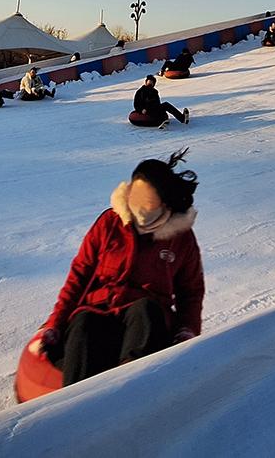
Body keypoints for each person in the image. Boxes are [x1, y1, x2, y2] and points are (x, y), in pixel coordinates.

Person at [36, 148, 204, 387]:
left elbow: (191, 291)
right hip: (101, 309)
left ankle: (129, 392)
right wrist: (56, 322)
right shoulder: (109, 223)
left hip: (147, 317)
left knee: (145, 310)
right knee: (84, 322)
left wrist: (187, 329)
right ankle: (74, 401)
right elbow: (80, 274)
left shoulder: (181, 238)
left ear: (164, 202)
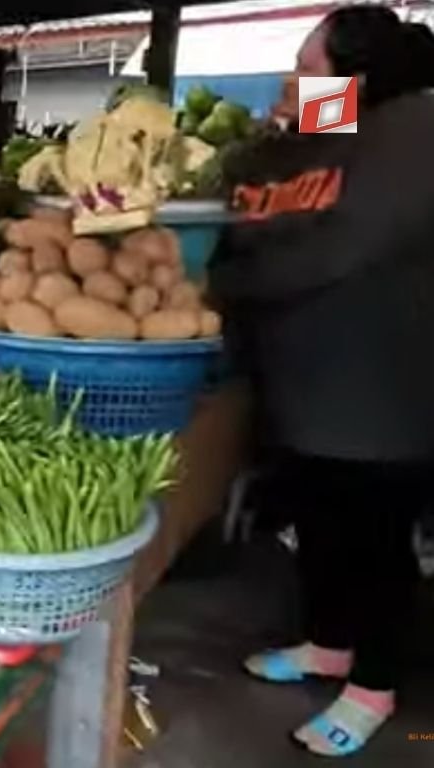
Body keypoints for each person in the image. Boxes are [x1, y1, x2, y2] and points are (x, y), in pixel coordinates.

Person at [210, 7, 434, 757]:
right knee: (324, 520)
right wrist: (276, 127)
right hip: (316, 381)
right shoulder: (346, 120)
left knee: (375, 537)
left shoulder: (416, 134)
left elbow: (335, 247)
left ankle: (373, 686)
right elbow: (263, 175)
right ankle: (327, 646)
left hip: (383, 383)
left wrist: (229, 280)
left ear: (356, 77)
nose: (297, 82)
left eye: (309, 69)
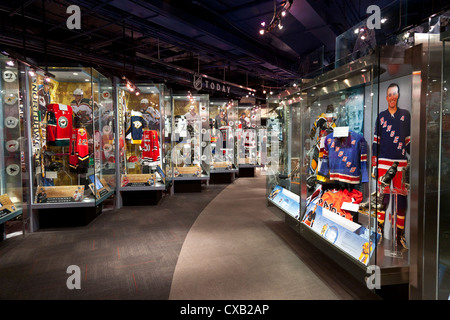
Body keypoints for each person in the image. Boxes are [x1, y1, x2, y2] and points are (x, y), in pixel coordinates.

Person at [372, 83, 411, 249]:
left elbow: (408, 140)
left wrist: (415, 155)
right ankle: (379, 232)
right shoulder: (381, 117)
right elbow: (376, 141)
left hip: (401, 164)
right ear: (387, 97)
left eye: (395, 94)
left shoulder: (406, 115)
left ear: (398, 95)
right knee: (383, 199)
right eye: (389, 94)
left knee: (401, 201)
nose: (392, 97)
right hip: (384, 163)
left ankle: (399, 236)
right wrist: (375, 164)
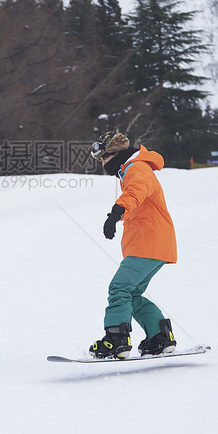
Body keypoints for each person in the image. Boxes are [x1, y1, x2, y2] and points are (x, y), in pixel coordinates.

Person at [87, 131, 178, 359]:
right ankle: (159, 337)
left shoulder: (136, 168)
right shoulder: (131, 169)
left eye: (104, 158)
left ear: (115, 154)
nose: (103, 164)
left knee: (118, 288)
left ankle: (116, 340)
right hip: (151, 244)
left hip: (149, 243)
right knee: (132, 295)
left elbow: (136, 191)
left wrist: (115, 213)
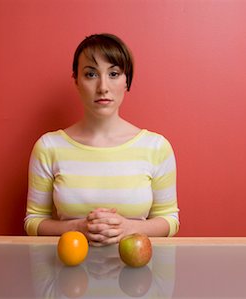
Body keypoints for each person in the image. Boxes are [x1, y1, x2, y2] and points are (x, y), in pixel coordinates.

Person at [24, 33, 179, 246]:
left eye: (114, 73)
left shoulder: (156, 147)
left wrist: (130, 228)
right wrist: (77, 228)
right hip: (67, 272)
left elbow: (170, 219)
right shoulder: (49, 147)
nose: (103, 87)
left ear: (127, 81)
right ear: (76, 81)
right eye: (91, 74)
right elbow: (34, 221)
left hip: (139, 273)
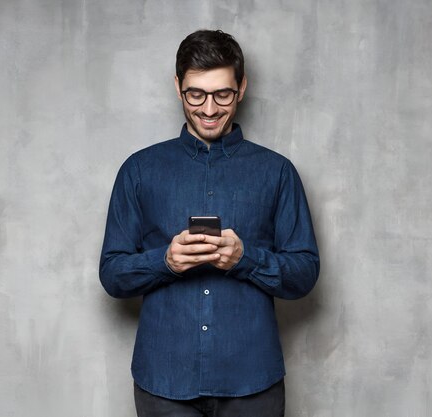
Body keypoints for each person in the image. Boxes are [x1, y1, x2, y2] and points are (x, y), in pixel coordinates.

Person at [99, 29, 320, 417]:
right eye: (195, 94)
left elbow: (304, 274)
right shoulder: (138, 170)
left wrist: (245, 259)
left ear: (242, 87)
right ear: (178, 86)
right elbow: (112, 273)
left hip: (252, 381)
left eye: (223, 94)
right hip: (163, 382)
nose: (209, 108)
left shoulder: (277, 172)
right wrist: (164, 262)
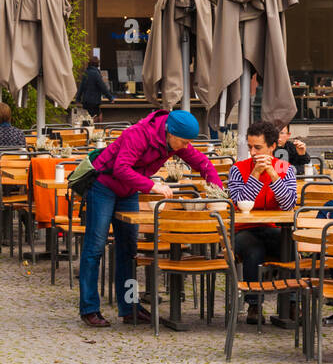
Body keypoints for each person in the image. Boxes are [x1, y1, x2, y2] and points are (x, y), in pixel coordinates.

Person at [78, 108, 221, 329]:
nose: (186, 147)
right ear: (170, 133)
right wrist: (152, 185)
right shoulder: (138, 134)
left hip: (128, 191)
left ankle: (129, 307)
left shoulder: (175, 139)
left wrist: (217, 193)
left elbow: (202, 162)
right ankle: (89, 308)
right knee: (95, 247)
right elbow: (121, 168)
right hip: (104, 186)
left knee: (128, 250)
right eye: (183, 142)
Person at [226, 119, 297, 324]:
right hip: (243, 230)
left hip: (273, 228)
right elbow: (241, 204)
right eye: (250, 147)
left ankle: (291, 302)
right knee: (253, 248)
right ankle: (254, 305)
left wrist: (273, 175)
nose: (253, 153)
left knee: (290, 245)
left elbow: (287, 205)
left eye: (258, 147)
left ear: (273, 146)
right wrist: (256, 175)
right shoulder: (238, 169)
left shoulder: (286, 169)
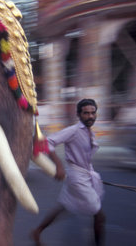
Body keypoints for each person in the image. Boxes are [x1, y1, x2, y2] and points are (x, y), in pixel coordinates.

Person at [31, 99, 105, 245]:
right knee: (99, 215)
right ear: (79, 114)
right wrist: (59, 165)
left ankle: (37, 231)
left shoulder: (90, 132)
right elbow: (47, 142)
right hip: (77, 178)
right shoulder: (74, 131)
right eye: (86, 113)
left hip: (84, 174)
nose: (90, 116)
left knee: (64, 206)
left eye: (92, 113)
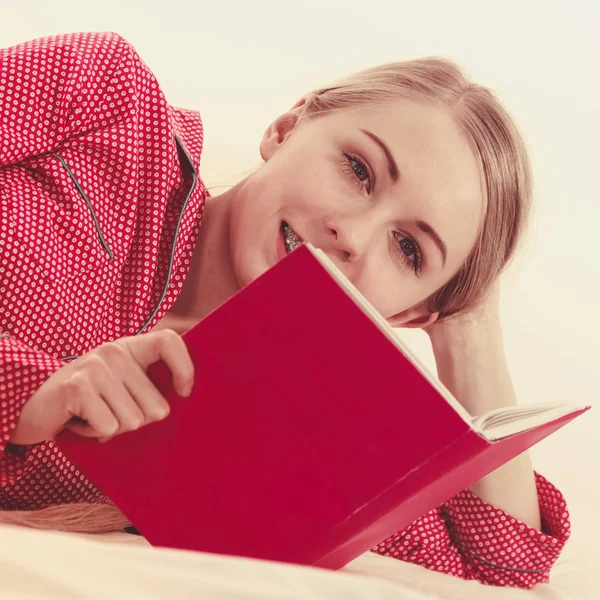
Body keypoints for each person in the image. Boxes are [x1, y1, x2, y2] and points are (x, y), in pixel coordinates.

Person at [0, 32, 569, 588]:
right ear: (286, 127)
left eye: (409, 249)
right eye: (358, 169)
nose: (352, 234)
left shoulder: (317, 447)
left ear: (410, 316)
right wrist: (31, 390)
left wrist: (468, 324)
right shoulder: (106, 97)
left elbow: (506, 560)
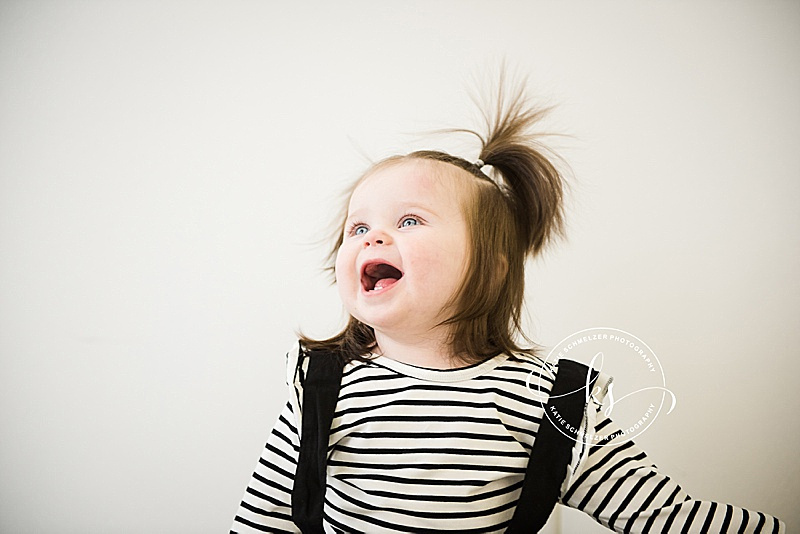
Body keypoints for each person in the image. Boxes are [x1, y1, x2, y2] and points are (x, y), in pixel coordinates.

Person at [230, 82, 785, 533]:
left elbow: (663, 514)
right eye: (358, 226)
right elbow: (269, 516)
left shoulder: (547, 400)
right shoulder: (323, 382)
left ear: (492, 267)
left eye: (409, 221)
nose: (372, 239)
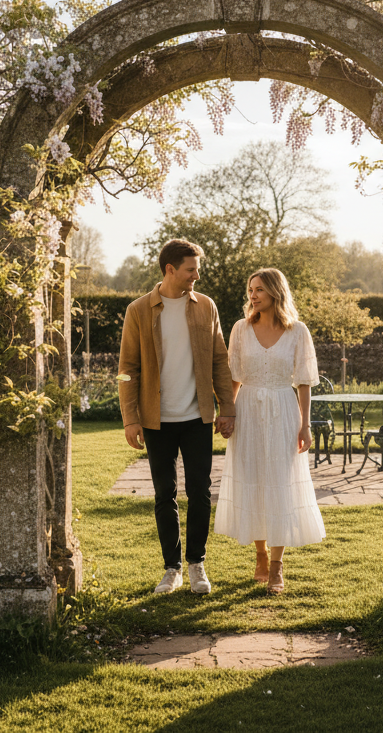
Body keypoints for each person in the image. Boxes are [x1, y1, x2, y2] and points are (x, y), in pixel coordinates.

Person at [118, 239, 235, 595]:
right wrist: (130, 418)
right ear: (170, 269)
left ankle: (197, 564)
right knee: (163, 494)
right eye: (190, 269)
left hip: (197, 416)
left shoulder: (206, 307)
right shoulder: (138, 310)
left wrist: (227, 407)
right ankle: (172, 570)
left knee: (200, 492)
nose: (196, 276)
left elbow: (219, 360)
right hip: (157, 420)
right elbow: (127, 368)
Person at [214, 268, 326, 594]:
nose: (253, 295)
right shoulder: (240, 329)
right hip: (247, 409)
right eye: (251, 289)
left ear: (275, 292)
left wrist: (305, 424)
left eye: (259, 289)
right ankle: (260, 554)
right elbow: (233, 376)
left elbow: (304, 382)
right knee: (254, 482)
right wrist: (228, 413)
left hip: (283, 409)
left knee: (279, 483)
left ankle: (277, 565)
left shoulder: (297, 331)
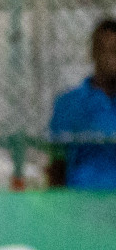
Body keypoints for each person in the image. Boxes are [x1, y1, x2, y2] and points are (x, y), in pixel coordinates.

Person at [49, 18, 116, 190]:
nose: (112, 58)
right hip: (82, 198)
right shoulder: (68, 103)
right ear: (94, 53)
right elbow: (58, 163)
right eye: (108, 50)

+++++

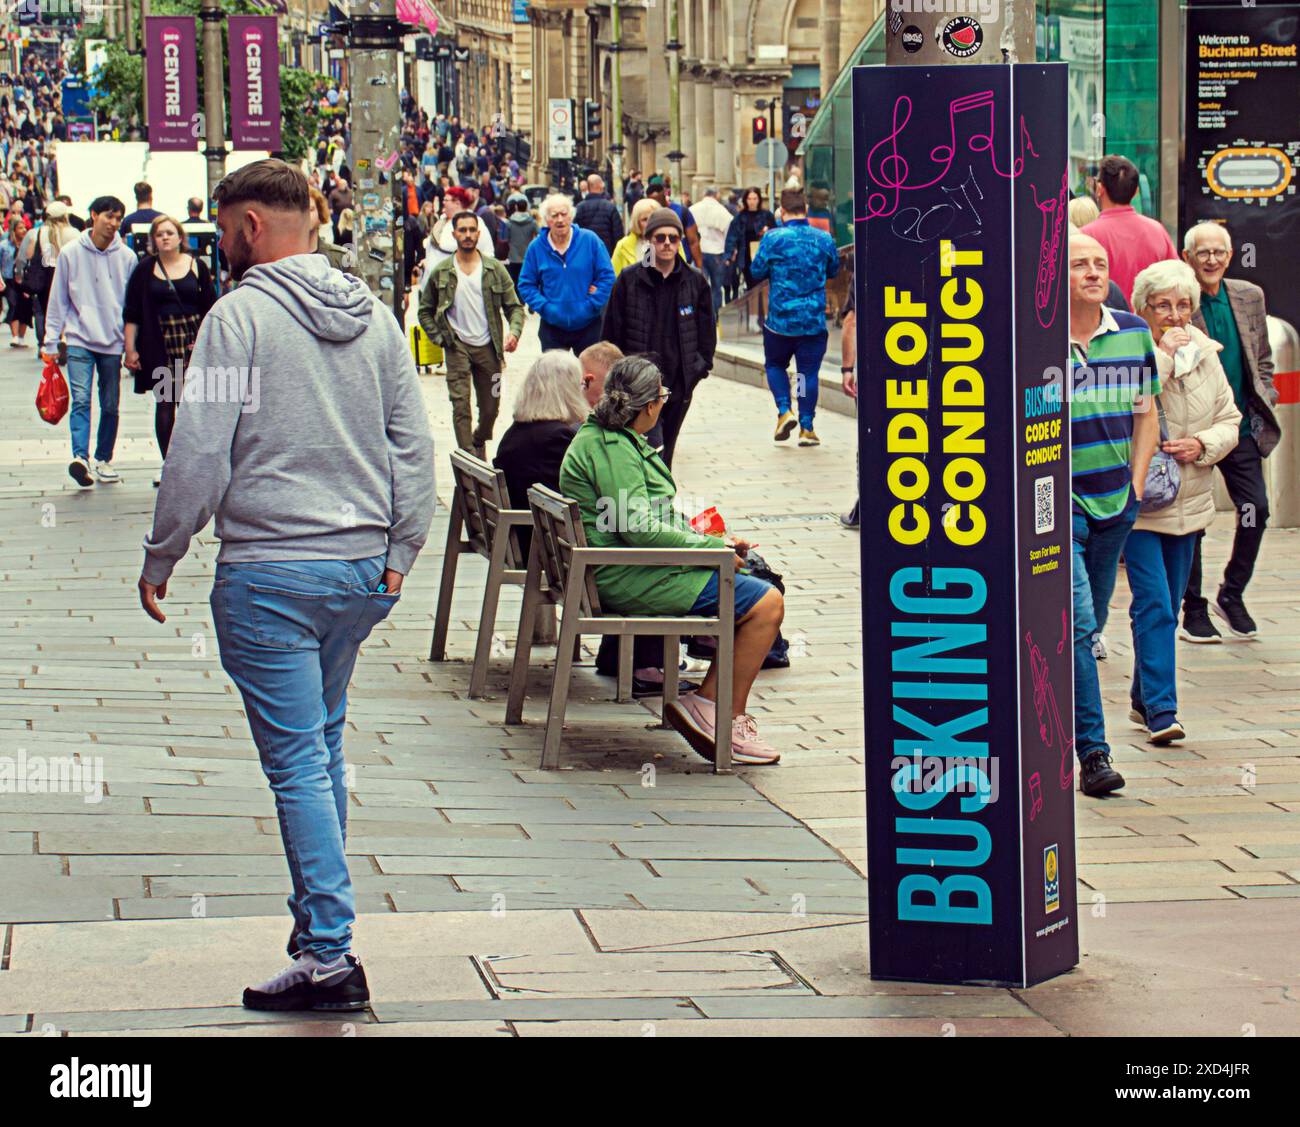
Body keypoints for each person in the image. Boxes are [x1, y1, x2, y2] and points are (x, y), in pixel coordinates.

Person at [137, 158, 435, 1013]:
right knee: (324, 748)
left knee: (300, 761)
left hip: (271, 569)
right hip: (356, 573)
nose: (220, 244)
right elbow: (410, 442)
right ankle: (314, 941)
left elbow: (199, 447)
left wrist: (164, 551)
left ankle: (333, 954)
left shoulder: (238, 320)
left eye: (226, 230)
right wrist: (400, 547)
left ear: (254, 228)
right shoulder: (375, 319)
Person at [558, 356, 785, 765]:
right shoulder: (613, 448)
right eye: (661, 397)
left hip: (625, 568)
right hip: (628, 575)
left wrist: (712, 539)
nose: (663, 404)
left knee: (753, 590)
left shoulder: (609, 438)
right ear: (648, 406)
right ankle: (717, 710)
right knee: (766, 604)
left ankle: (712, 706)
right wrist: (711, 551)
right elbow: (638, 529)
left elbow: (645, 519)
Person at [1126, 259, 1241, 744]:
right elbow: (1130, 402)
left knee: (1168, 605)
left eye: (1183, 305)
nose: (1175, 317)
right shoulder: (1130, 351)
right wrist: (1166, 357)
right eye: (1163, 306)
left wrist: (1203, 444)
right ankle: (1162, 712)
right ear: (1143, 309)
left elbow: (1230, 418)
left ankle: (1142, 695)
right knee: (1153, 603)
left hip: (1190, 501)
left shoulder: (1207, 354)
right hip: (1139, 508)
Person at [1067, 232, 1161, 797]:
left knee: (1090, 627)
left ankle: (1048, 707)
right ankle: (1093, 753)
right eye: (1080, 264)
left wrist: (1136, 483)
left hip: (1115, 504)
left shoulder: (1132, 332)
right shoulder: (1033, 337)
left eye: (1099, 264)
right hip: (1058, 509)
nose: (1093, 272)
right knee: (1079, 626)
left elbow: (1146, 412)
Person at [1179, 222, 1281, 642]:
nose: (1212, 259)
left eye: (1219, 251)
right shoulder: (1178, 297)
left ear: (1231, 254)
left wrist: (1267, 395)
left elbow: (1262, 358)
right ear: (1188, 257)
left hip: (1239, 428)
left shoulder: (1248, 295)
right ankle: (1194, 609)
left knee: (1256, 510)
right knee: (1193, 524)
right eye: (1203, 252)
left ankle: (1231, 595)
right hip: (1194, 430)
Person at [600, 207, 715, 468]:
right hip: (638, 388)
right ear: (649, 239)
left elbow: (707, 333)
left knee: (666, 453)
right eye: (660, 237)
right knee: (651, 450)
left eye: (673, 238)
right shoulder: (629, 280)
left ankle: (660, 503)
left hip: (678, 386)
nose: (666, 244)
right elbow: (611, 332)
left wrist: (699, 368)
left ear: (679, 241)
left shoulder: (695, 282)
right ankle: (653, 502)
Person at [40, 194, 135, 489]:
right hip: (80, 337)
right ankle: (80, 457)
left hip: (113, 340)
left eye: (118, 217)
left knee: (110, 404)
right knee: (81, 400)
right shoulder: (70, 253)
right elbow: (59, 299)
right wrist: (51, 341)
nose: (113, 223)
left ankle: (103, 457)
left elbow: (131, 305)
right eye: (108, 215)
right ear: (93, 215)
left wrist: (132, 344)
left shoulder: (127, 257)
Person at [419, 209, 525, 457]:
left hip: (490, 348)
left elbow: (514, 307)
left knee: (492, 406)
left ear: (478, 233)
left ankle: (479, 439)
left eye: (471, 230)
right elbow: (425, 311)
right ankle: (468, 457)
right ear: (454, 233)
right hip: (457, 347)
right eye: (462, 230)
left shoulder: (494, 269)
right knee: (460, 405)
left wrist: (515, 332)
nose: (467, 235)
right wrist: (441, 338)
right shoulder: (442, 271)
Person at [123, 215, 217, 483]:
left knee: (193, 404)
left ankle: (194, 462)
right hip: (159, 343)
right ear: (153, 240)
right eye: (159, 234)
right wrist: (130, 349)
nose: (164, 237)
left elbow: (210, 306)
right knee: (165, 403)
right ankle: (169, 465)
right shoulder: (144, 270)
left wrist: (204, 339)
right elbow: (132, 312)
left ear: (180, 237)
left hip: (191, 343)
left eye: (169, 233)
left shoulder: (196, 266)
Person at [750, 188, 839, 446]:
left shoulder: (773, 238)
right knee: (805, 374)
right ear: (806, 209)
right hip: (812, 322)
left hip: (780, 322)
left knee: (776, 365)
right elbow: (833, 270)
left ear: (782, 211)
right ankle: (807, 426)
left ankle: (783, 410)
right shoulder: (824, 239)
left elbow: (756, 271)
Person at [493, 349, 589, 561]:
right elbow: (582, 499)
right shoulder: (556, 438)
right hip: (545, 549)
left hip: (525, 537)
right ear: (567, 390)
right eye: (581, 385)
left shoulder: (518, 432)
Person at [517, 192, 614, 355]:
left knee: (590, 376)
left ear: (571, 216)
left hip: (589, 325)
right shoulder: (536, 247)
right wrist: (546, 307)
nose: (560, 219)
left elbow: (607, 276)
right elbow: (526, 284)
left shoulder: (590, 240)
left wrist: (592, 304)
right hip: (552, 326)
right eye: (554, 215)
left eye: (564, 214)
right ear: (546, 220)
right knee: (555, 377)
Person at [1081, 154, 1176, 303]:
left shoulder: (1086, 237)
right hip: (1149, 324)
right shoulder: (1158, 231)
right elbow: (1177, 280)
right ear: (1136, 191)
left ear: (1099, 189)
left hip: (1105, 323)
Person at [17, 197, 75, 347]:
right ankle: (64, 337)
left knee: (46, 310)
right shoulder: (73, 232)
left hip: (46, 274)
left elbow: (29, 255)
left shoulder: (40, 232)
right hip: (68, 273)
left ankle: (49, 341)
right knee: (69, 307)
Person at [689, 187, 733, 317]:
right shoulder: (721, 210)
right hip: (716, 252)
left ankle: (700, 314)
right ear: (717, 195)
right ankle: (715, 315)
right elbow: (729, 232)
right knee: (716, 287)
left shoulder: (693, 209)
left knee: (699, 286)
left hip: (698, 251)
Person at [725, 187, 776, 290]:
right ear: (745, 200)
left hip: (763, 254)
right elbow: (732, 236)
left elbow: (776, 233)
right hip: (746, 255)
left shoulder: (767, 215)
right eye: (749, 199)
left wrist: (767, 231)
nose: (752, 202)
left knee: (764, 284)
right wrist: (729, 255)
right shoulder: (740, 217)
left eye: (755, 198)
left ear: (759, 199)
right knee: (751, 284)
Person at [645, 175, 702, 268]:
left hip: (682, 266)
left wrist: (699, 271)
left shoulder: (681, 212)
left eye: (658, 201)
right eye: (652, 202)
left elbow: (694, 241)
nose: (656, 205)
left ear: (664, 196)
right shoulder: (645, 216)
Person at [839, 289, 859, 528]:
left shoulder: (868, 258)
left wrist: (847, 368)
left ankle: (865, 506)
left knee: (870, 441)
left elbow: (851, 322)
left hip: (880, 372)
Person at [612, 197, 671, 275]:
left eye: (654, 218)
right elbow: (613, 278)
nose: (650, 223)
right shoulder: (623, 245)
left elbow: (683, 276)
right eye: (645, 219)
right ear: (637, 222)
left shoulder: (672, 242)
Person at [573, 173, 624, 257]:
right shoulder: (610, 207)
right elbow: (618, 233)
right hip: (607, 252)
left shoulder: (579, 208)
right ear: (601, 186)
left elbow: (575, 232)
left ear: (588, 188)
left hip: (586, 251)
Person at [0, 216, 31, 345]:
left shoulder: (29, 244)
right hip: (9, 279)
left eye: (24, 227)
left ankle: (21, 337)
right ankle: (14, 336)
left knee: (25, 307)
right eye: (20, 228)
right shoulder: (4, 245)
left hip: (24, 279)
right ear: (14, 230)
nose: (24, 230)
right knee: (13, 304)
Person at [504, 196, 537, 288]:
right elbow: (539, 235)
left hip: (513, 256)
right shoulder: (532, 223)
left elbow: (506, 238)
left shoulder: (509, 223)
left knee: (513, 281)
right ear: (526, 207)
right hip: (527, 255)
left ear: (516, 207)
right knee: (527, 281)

+++++

> [Work task]: Within the material above, the line with "right ankle: (172, 570)" opens the range and the line with "right knee: (254, 482)" closes it; reproduce that range word for word.

> [Task solution]:
right ankle: (172, 570)
left knee: (200, 492)
nose: (196, 276)
left elbow: (219, 360)
right hip: (157, 420)
right elbow: (127, 368)
Person at [214, 268, 326, 594]:
nose: (253, 295)
right shoulder: (240, 329)
right hip: (247, 409)
right eye: (251, 289)
left ear: (275, 292)
left wrist: (305, 424)
left eye: (259, 289)
right ankle: (260, 554)
right elbow: (233, 376)
left elbow: (304, 382)
right knee: (254, 482)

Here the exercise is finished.